Phenmetrazine, sold under the brand name Preludin among others, is a stimulant drug first synthesized in 1952 and originally used as an appetite suppressant, but withdrawn from the market in the 1980s due to widespread misuse. It was initially replaced by its analogue phendimetrazine (under the brand name Prelu-2) which functions as a prodrug to phenmetrazine, but now it is rarely prescribed, due to concerns of misuse and addiction. Chemically, phenmetrazine is a substituted amphetamine containing a morpholine ring or a substituted phenylmorpholine.

Phenmetrazine has been used as an appetite suppressant for purposes of weight loss. It was used therapeutically for this indication at a dosage of 25 mg two or three times per day (or 50–75 mg/day total) in adults. Phenmetrazine has been found to produce similar weight loss to dextroamphetamine in people with obesity.

In addition to its appetite suppressant effects, phenmetrazine has been shown to produce very similar subjective psychostimulant effects to those of amphetamine and methamphetamine in clinical studies, although only about one-fifth to one-third of the potency of dextroamphetamine by weight.

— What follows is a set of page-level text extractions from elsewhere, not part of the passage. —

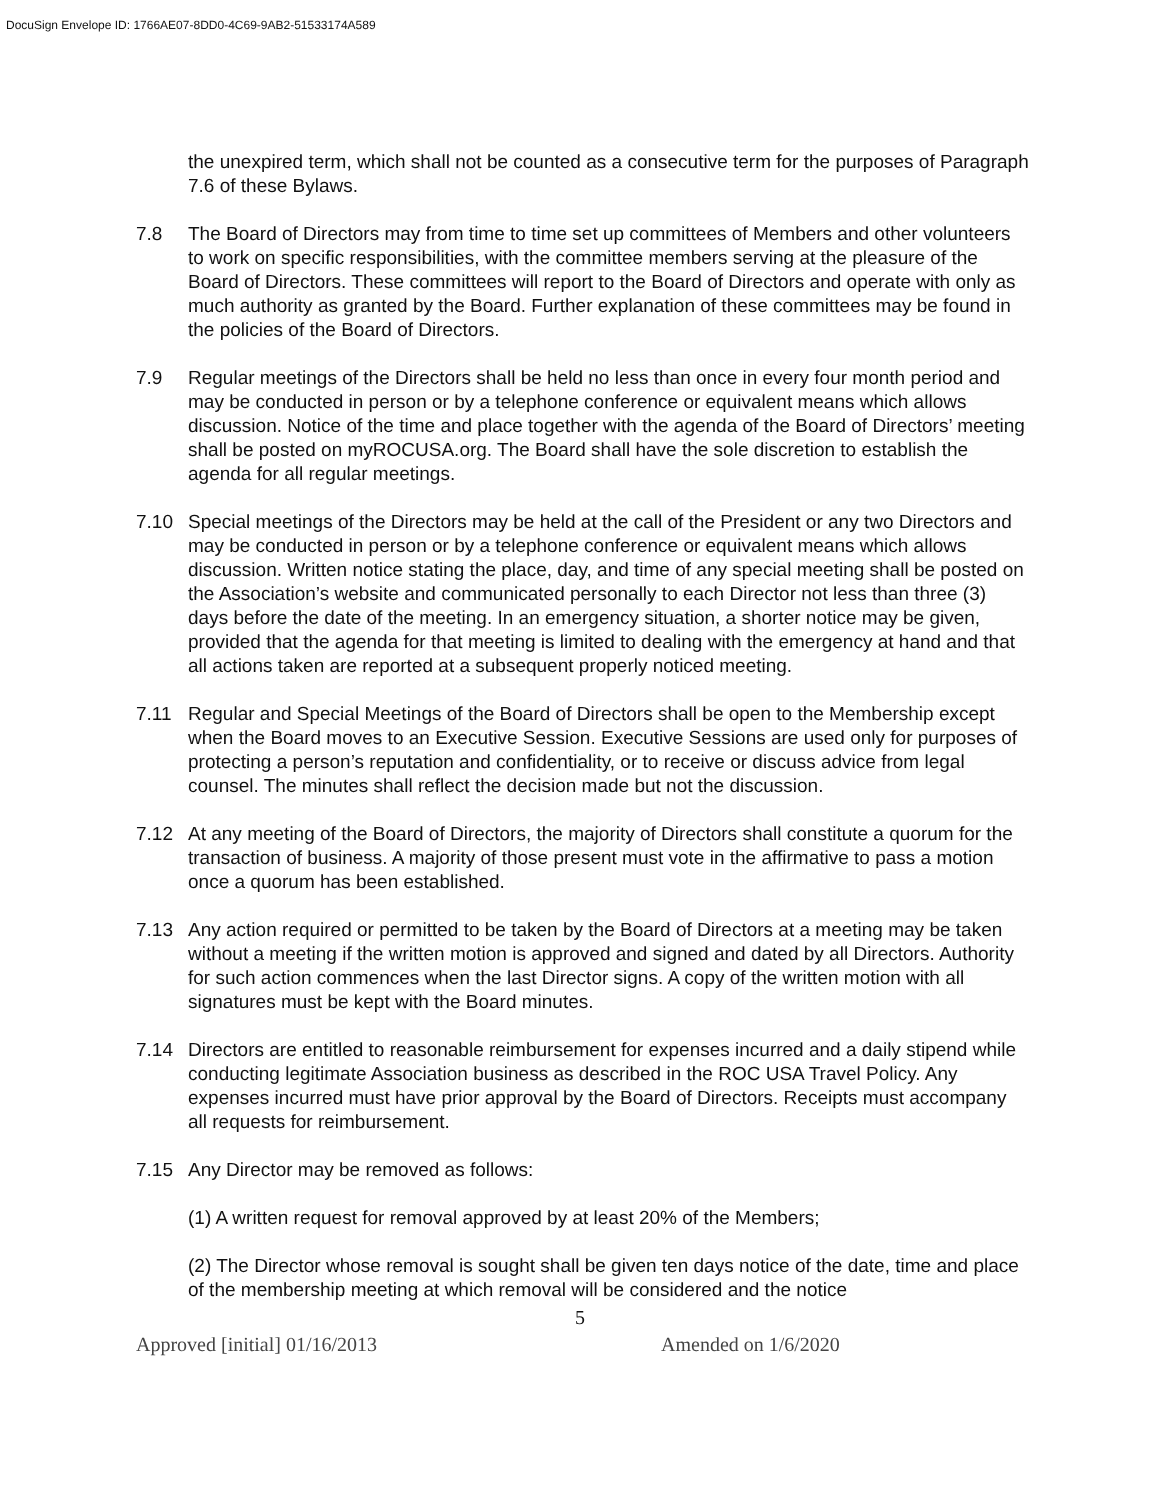DocuSign Envelope ID: 1766AE07-8DD0-4C69-9AB2-51533174A589
the unexpired term, which shall not be counted as a consecutive term for the purposes of Paragraph 7.6 of these Bylaws.
7.8 The Board of Directors may from time to time set up committees of Members and other volunteers to work on specific responsibilities, with the committee members serving at the pleasure of the Board of Directors. These committees will report to the Board of Directors and operate with only as much authority as granted by the Board. Further explanation of these committees may be found in the policies of the Board of Directors.
7.9 Regular meetings of the Directors shall be held no less than once in every four month period and may be conducted in person or by a telephone conference or equivalent means which allows discussion. Notice of the time and place together with the agenda of the Board of Directors’ meeting shall be posted on myROCUSA.org. The Board shall have the sole discretion to establish the agenda for all regular meetings.
7.10 Special meetings of the Directors may be held at the call of the President or any two Directors and may be conducted in person or by a telephone conference or equivalent means which allows discussion. Written notice stating the place, day, and time of any special meeting shall be posted on the Association’s website and communicated personally to each Director not less than three (3) days before the date of the meeting. In an emergency situation, a shorter notice may be given, provided that the agenda for that meeting is limited to dealing with the emergency at hand and that all actions taken are reported at a subsequent properly noticed meeting.
7.11 Regular and Special Meetings of the Board of Directors shall be open to the Membership except when the Board moves to an Executive Session. Executive Sessions are used only for purposes of protecting a person’s reputation and confidentiality, or to receive or discuss advice from legal counsel. The minutes shall reflect the decision made but not the discussion.
7.12 At any meeting of the Board of Directors, the majority of Directors shall constitute a quorum for the transaction of business. A majority of those present must vote in the affirmative to pass a motion once a quorum has been established.
7.13 Any action required or permitted to be taken by the Board of Directors at a meeting may be taken without a meeting if the written motion is approved and signed and dated by all Directors. Authority for such action commences when the last Director signs. A copy of the written motion with all signatures must be kept with the Board minutes.
7.14 Directors are entitled to reasonable reimbursement for expenses incurred and a daily stipend while conducting legitimate Association business as described in the ROC USA Travel Policy. Any expenses incurred must have prior approval by the Board of Directors. Receipts must accompany all requests for reimbursement.
7.15 Any Director may be removed as follows:
(1) A written request for removal approved by at least 20% of the Members;
(2) The Director whose removal is sought shall be given ten days notice of the date, time and place of the membership meeting at which removal will be considered and the notice
5
Approved [initial] 01/16/2013 Amended on 1/6/2020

Phenmetrazine acts as a norepinephrine–dopamine releasing agent (NDRA), with EC₅₀Tooltip half-maximal effective concentration values for induction of norepinephrine and dopamine release of 29–50 nM and 70–131 nM, respectively. It has very weak activity as a releaser of serotonin, with an EC₅₀ value of 7,765 to >10,000 nM. The drug is several times less potent than dextroamphetamine and dextromethamphetamine as an NDRA in vitro. This is in accordance with the higher doses required clinically.

In contrast to many other monoamine releasing agents (MRAs), phenmetrazine is inactive in terms of vesicular monoamine transporter 2 (VMAT2) actions. A few other MRAs have also been found to be inactive at VMAT2, such as phentermine and benzylpiperazine (BZP). These findings indicate that VMAT2 activity is non-essential for robust MRA actions.

Phenmetrazine does not appear to have been assessed at the trace amine-associated receptor 1 (TAAR1).

Phenmetrazine has been found to dose-dependently elevate brain dopamine levels in rodents in vivo. A 10 mg/kg i.v. dose of phenmetrazine increased nucleus accumbens dopamine levels by around 1,400% in rats. For comparison, dextroamphetamine 3 mg/kg i.p. increased striatal dopamine levels by about 5,000% in rats. On the other hand, the maximal increases in brain dopamine levels with phenmetrazine are similar to those with the proposed dopamine transporter (DAT) "inverse agonists" methylphenidate and cocaine (e.g., ~1,500%). Dopamine-releasing drugs that lack VMAT2 activity are theorized to produce much smaller maximal impacts on dopamine levels under experimental conditions than those which also act on VMAT2 like amphetamine. However, the pharmacological significance of these VMAT2 interactions in humans is unclear.

In trials performed on rats, it has been found that after subcutaneous administration of phenmetrazine, both optical isomers are equally effective in reducing food intake, but in oral administration the levo isomer is more effective. In terms of central stimulation however, the dextro isomer is about four times as effective in both methods of administration.